A virus that causes the common cold may be saving people from swine
flu [pandemic (H1N1) 2009 influenza virus infection]. If this
intriguing idea turns out to be true, it would explain why swine
flu's autumn wave has been slow to take off in some countries and
point to new ways to fight flu.
"It is really surprising that there has not been more pandemic flu
activity in many European countries," says Arnold Monto, an
epidemiologist at the University of Michigan, Ann Arbor. In France,
flu cases rose in early September , then stayed at about 160
per 100 000 people until late October, when numbers started rising again.
The delayed rise was puzzling, says Jean-Sebastien Casalegno of the
French national flu lab at the University of Lyon. He reports that
the percentage of throat swabs from French respiratory illnesses that
tested positive for swine flu fell in September, while at the same
time rhinovirus, which causes colds, rose. He told New Scientist that
in late October, rhinovirus fell -- at the same time as flu rose. He
suspects rhinovirus may have blocked the spread of swine flu via a
process called viral interference. This is thought to occur when one
virus blocks another.
"We think that when you get one infection, it turns on your antiviral
defences, and excludes the other viruses," says Ab Osterhaus at the
University of Rotterdam in the Netherlands.

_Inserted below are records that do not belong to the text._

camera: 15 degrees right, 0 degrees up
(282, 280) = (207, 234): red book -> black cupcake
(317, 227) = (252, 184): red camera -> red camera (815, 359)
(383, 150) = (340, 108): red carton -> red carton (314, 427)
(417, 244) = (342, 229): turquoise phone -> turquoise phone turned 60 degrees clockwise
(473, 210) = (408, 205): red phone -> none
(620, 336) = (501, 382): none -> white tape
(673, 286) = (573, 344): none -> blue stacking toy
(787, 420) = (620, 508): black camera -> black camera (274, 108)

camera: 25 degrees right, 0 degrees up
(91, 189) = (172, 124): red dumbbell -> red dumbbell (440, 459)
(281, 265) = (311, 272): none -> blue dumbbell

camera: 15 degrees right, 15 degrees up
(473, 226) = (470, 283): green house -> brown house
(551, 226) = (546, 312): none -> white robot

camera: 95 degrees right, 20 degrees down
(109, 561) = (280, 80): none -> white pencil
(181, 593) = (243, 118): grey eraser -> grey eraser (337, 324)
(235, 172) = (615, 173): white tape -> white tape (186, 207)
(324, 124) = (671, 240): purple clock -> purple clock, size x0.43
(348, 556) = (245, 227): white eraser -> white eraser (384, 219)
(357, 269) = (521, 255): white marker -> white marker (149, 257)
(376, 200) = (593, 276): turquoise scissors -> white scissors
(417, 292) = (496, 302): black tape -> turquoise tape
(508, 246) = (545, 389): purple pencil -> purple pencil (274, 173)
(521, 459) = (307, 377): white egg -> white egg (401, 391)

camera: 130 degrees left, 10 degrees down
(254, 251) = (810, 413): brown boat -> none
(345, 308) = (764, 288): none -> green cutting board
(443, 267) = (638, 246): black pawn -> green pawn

How important such interference is in viral epidemics is unclear.
However, there are also cases in which there is no interference, and
people catch 2 viruses at the same time. Normally, we don't get a
chance to see how rhinovirus affects flu, because flu epidemics
usually strike in winter; whereas rhinovirus hits when schools start
(late summer in the northern hemisphere). But this year the pandemic
meant flu arrived early -- and France isn't the only country in which
rhinovirus seems to have held it at bay.
In Eurosurveillance last month [see reference below}, Mia Brytting of
the Swedish Institute for Infectious Disease Control in Solna
reported a rise in rhinovirus coupled with a swine flu lull just
after school resumed in Sweden at the end of August . She too
says rhinovirus has now fallen, as flu has climbed. Researchers in
Norway report rhinovirus rose there as flu fell in August, while Ian
Mackay at the University of Queensland found the same trend in
Australia. What's more, in March, Mackay reported that people with
rhinovirus are less likely to be infected with a 2nd virus than
people with other viruses, and are just one-third as likely to have
simultaneous seasonal flu (Journal of Clinical Virology, DOI:
So why hasn't the US, for example, seen a dip in pandemic cases
during a back-to-school rhinovirus outbreak? Mackay speculates that
interference from rhinovirus may not be enough to fend off flu if
someone is exposed repeatedly. There were far more cases of swine flu
in the US in September than in Europe. The effects of rhinovirus,
often dismissed as "only" a cold, are too poorly understood, say all
the researchers. Its seeming ability to block swine flu may already
have saved lives in France by buying the nation time before the
vaccine arrived. It may even lead to a drug that induces the
antiviral state, but without the sniffles.
[Byline: Debora MacKenzie]
[The reference for the Eurosurveillance publication cited above is
the following: Eurosurveillance, Volume 14, Issue 40, 08 October 2009
This paper by A Linde et al. is titled: Does viral interference
affect the spread of influenza. The summary reads: "This short
communication hypothesis that rhinovirus epidemics occurring after
start of school may interfere with the spread of influenza during the
period when warm and humid climate decreases the influenza spread by
aerosol. Limited laboratory data supporting this hypothesis are
included in the article, but the report is written mainly to
stimulate interest and research concerning the possibility that viral
interaction may affect influenza epidemiology."
There are many viral respiratory pathogens and it is not unreasonable
to hypothesize that some or all of these might interfere with the
replication of influenza virus, which is itself susceptible to
auto-interference by the generation defective interfering particles
during replication (Indeed such defective interfering particles may
in time be harnessed as specific therapeutic agents). The
identification of rhinoviruses as interfering agents is partly a
consequence of the surveillance activities associated with this
virus. Interference by other viral respiratory pathogens will remain
unrecognised in the absence of systematic surveillance.